## Text block
====
Microsoft’s Office Lens

I was at a parenting seminar last year and while I took photos of some slides that just couldn’t be captured in the notes I was taking in Google Keep. A parent near me kept standing up to take photos of the slides and I could see on his screen these red borders pop up and flicker around and when he captured the image, instead of capturing the slide at an angle, it looked like he had photographed it straight on and only the slide (not the screen or rest of the wall) was captured.

What magical tool (app) is this? My phone battery was perilously low so I could only look it up later based on noting the red circular icon I could see from afar but Google knew what I was looking for: Microsoft’s Office Lens.

I’m such a fan. It’s a boon when you are digitizing documents and you know I’m hell-bent on that. The app’s camera isn’t the best and I characterize the images as stark looking and edit if required. It’s a great feeling – to me – when I download and app and find myself using it! And I’m such an advertiser of it, too, mentioning it to NPY as often as it crosses my mind. He’s so lazy though he’ll only install if I do it for him. And he won’t think of the instances to use it instead of his regular camera app.

And it’s pretty good for digitizing kid art – which the kid is also aware enough to know I do at times and it’s a compliment to him, such that he asks me if I have taken a picture.
====
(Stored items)
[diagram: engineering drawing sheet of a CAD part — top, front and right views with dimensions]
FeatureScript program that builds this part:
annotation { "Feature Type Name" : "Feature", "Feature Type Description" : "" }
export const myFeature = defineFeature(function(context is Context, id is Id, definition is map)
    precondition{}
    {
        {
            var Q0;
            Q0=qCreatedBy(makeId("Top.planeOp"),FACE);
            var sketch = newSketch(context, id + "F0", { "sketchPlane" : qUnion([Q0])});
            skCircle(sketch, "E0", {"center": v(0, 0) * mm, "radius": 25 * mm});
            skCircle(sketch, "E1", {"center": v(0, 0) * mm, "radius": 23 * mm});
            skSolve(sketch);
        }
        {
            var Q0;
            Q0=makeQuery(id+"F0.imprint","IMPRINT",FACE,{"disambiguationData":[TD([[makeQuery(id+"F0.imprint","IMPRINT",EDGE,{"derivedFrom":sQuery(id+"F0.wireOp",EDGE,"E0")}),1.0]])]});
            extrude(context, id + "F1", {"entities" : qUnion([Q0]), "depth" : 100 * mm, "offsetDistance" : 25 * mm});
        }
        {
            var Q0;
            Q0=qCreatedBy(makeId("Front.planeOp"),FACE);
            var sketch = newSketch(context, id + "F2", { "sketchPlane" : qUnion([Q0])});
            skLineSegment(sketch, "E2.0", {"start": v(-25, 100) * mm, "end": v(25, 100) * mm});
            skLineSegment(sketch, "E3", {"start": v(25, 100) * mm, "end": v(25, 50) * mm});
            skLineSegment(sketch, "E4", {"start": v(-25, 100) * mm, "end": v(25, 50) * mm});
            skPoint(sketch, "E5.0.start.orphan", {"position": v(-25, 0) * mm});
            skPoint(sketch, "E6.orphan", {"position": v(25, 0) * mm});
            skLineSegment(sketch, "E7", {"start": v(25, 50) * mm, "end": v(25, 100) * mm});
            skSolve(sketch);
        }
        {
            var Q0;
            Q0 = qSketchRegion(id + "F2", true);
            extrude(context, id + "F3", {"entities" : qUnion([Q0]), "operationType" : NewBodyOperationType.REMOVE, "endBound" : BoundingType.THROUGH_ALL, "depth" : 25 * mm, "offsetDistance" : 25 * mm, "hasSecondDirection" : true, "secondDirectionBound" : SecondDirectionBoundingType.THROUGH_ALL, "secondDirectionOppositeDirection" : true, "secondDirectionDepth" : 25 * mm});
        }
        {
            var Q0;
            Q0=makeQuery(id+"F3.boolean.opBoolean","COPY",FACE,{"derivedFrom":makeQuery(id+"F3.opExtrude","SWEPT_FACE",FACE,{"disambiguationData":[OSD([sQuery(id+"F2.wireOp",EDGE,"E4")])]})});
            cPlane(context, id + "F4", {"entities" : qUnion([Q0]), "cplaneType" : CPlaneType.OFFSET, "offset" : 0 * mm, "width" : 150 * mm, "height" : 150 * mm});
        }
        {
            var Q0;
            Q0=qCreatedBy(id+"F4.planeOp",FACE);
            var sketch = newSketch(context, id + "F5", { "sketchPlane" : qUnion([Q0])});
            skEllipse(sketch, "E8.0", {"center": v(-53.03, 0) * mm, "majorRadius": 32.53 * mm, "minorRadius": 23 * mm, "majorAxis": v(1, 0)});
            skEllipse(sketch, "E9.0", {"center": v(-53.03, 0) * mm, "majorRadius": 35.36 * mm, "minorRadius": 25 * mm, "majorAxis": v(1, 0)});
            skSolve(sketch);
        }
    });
====
## Set of tasks
a: Shorten the paragraph in the Office Lens post that begins "I'm such a fan" into a bulleted list that keeps its main facts.
b: Continue the Office Lens post from its final sentence.

## Task results
a:
- The writer is a big fan of the app, which is a boon for digitizing documents, something the writer is set on doing.
- The app's camera isn't the best, and its images look stark, so the writer edits them when needed.
- The writer loves it when a downloaded app actually gets used.
- The writer often recommends it to NPY, who is too lazy to install it unless the writer does it for him and won't think to use it instead of his regular camera app.

b:
Evan drew this at daycare. He’s most interested in drawing trucks with tiny and numerous wheels or firetrucks with details like ladders and hoses. These days he’s adding details like steering wheel and a foot pedal. Most of the time he’ll draw an arm of leg but drawing the person is not important.

He was reluctant to write his name mostly but I think we’ve had a breakthrough. First, he wrote E, no problem, and pretty good stroke order. He’s even okay with writing N because I told him it’s two Is connected with a “whee” (slide). That’s not good stroke order and sometimes -half the time – it’s a backwards N.

Recently, I told him that V and A are a series of slides.

After he drew his truck, I suggested he write his name so we knows it’s his drawing. He said he only wanted to write an E. When he wrote the E atop the truck, I noted the firetruck was carrying an E and be was willing to write more letters across the truck. The V is a “down whee” followed by an “up whee”. The A he ended up writing right to left instead because it’s basically the opposite in whees and the N the thought for a second after drawing the two Is and picked the right direction!

While sometimes he wants to write letters big to fill the page, I want him to be able to control it and write smaller. Which he did this time. I’m so proud of him.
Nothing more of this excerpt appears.